Dataset excerpts Block Start

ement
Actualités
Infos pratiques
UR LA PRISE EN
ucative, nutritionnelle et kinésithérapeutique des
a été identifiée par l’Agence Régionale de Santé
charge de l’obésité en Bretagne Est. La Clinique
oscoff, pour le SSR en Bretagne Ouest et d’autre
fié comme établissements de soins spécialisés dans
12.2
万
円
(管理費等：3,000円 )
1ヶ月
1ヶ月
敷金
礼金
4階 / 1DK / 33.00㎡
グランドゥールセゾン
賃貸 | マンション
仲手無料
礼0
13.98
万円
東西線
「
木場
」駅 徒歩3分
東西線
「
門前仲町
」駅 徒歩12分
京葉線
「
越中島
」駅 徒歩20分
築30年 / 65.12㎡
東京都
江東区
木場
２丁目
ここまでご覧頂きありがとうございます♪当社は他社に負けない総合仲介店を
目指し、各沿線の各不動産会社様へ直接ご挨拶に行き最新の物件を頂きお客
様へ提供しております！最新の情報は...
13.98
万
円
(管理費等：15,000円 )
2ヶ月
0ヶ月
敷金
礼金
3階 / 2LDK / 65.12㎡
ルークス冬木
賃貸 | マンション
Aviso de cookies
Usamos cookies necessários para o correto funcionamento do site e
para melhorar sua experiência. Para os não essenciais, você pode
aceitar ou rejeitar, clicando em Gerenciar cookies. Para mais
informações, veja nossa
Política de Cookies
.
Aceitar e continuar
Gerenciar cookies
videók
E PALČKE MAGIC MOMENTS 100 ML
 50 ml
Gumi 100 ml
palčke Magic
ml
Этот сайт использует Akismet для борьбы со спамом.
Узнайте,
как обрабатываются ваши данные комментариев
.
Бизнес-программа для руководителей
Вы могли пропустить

Dataset excerpts Block End

-- Instruction --
Transcribe every line of the data above word for word, keeping the original order, languages, spelling, and punctuation.

-- Answer to the exercise --
ement
Actualités
Infos pratiques
UR LA PRISE EN
ucative, nutritionnelle et kinésithérapeutique des
a été identifiée par l’Agence Régionale de Santé
charge de l’obésité en Bretagne Est. La Clinique
oscoff, pour le SSR en Bretagne Ouest et d’autre
fié comme établissements de soins spécialisés dans
12.2
万
円
(管理費等：3,000円 )
1ヶ月
1ヶ月
敷金
礼金
4階 / 1DK / 33.00㎡
グランドゥールセゾン
賃貸 | マンション
仲手無料
礼0
13.98
万円
東西線
「
木場
」駅 徒歩3分
東西線
「
門前仲町
」駅 徒歩12分
京葉線
「
越中島
」駅 徒歩20分
築30年 / 65.12㎡
東京都
江東区
木場
２丁目
ここまでご覧頂きありがとうございます♪当社は他社に負けない総合仲介店を
目指し、各沿線の各不動産会社様へ直接ご挨拶に行き最新の物件を頂きお客
様へ提供しております！最新の情報は...
13.98
万
円
(管理費等：15,000円 )
2ヶ月
0ヶ月
敷金
礼金
3階 / 2LDK / 65.12㎡
ルークス冬木
賃貸 | マンション
Aviso de cookies
Usamos cookies necessários para o correto funcionamento do site e
para melhorar sua experiência. Para os não essenciais, você pode
aceitar ou rejeitar, clicando em Gerenciar cookies. Para mais
informações, veja nossa
Política de Cookies
.
Aceitar e continuar
Gerenciar cookies
videók
E PALČKE MAGIC MOMENTS 100 ML
 50 ml
Gumi 100 ml
palčke Magic
ml
Этот сайт использует Akismet для борьбы со спамом.
Узнайте,
как обрабатываются ваши данные комментариев
.
Бизнес-программа для руководителей
Вы могли пропустить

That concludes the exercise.